In general, the scatter in the results according to the proposed test setup was lower in connection to the strategy of the transfer of loads to the FRCM strips, as well as for setups adopted in [31,32]. Moreover, these results align with the performance and the failure modes observed in tensile tests on the corresponding FRCM coupons: i.e., tensile failure of fiber for BFRCM with cement-based mortar and debonding at the fiber–mortar interface for BFRCM with lime-based mortar.

6. Conclusions

This paper presented the results of an experimental investigation on the bond behavior of different FRCM systems for the reinforcement of calcarenite stones (or masonry), proposing an application of a non-standard test setup. Different types of FRCM are considered: with glass or basalt fiber grid; with cement- or lime-based mortar. The role of the involved materials is investigated.

Based on the results obtained and the range of variables analyzed, the following conclusions can be drawn:

• The type of mortar significantly affects bond properties at the fiber–mortar interface and thus, the behavior of FRCM systems. Coated basalt textiles exhibit limited adhesion with lime-based mortar, while glass textiles demonstrate good adhesion with lime-based mortar, and both glass and coated basalt textiles exhibit strong adhesion with cement-based mortar. The lime-based BFRCM facilitated gradual energy dissipation over abrupt failure modes, thereby avoiding the sudden energy release associated with fiber rupture and allowing for the energy-consuming mechanism of gradual fiber slippage.
• Experimental results show a minimal influence of the calcarenite support, primarily evident when significant interface mechanisms develop at the fiber–matrix level.
• Double-shear bond tests, with a non-standard setup configuration, proved to be repeatable and reproducible, especially in terms of peak strength. Low scatter is observed, except in cases such as specimens of GFRCM with lime-based mortar where manufacturing-related issues arise due to the sensitivity of dry fiber textiles to alignment problems. This sensitivity prevents the reinforcement system from effectively redistributing loads when the most stressed fiber yarns fail.
• The number of specimens tested herein is admittedly limited and more specimens should be tested to statistically validate the results; additionally, there is a size-dependent scattering effect (also present in other shear bond test configurations) that needs to be further investigated.

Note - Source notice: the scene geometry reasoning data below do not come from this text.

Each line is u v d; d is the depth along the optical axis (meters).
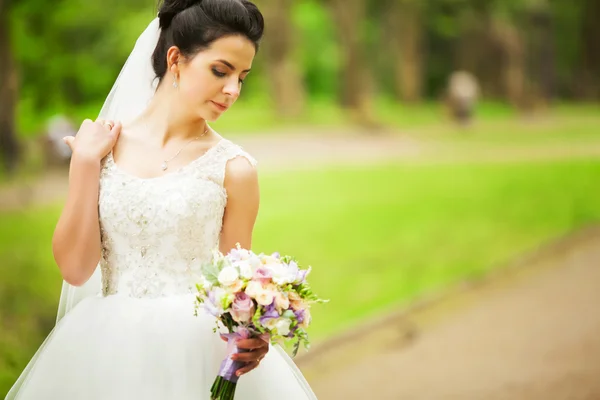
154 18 3.74
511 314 9.95
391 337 9.11
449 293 11.03
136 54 3.76
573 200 18.45
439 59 54.94
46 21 29.70
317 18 52.47
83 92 33.44
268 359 3.56
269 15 36.25
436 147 28.25
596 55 55.19
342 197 18.44
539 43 51.72
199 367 3.32
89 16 35.38
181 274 3.43
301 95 36.94
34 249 13.51
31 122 31.03
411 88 46.34
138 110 3.77
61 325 3.51
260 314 3.06
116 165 3.46
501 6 47.88
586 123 37.31
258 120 35.16
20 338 8.80
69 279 3.42
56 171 22.16
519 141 29.91
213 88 3.34
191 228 3.39
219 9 3.30
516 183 20.66
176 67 3.43
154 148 3.49
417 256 13.11
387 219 16.09
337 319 9.73
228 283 3.05
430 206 17.55
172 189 3.38
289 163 23.67
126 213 3.36
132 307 3.39
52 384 3.35
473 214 16.75
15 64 23.64
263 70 45.06
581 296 10.78
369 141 29.88
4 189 19.58
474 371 7.84
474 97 36.59
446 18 49.28
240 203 3.50
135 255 3.41
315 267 12.30
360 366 8.10
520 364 8.04
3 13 23.50
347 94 37.19
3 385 7.26
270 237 14.34
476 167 23.39
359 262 12.65
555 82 55.00
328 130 32.88
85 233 3.36
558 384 7.41
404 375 7.77
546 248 13.86
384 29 52.34
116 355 3.31
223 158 3.48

Based on the discussed results it is not wrong to state that the behavior (strength and failure mode) is strongly connected with the fiber characteristics and the fiber–mortar interaction, the type of matrix and the manufacturing accuracy of samples, while the calcarenite stone demonstrated to be a strong support for the application of the external FRCM system. Although this result supports the application of FRCM for retrofitting applications on masonry structures made with calcarenite stone units, further investigations are desirable to confirm these conclusions.